Un secteur automobile en pleine crise
Les chiffres sont sans appel. Le marché français traverse l’une de ses pires périodes depuis la pandémie. Les voitures électriques, censées tirer le secteur vers le haut, ne représentent que 16,8% des ventes totales en janvier. C’est loin des objectifs fixés par Bruxelles.
Et les constructeurs français souffrent particulièrement. Renault et Stellantis ont vu leurs parts de marché s’éroder face à la concurrence chinoise et allemande. Les usines tournent au ralenti, et des plans sociaux se profilent à l’horizon.
Les grandes lignes de la réforme fiscale
Bercy prépare un dispositif qui devrait être présenté d’ici la fin mars. Au menu : une révision complète du bonus écologique, actuellement plafonné à 7 000 euros pour les véhicules électriques. Le gouvernement envisage de le porter à 9 000 euros pour les ménages les plus modestes, tout en durcissant le malus pour les SUV thermiques de plus de 1 800 kilos.
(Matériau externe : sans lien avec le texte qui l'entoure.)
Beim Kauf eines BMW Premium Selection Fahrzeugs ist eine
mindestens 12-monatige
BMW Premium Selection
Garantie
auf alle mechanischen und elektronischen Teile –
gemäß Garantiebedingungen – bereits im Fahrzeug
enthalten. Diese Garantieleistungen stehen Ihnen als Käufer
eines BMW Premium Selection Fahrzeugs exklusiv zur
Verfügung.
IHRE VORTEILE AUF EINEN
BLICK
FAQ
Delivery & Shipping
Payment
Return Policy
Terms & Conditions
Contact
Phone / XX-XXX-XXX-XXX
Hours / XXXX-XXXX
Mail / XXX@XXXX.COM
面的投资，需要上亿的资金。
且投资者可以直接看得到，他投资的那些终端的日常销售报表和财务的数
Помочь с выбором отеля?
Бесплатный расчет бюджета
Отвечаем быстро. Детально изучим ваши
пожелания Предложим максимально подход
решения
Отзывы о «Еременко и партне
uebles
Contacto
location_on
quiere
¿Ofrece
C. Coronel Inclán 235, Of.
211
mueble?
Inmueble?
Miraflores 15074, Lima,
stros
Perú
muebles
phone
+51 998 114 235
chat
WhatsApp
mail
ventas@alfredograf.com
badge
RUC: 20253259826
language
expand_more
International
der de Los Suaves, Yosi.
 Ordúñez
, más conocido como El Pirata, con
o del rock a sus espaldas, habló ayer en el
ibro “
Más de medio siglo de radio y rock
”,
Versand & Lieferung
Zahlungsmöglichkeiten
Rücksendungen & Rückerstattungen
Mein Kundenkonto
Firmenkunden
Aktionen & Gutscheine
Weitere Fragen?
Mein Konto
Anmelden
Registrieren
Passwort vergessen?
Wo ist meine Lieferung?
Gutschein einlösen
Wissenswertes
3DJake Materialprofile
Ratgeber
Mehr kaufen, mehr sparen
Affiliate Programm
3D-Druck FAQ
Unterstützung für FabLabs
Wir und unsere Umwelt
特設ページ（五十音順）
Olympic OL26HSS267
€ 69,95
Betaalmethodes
Mais la mesure la plus controversée concerne le leasing social. Initialement budgétisé pour 100 000 véhicules en 2024, il pourrait être étendu à 150 000 unités cette année. Le hic ? Son coût estimé à plus d’un milliard d’euros fait grincer des dents au ministère des Finances.
„Nous devons trouver un équilibre entre soutien à l’industrie automobile et contraintes budgétaires,” a confié un haut fonctionnaire de Bercy sous couvert d’anonymat. „L’objectif n’est pas de créer une dépendance aux aides publiques.”
Les professionnels entre espoir et scepticisme
Les concessionnaires espèrent que cette réforme redonnera de l’air au secteur. Pourtant, certains restent prudents. La fiscalité automobile change si souvent que les clients s’y perdent. Et ça n’aide pas les ventes.
Le patronat automobile, lui, réclame aussi un assouplissement des normes européennes CAFE, qui imposent des quotas de ventes de véhicules électriques. Sans quoi les amendes pourraient atteindre plusieurs milliards d’euros pour les constructeurs français cette année.
La nouvelle fiscalité entrera en vigueur dès juillet 2025. Reste à savoir si elle suffira à relancer une machine grippée depuis trop longtemps. Le gouvernement parie sur une reprise des ventes de 5 à 7% d’ici la fin de l’année. Un objectif ambitieux dans un contexte économique toujours incertain.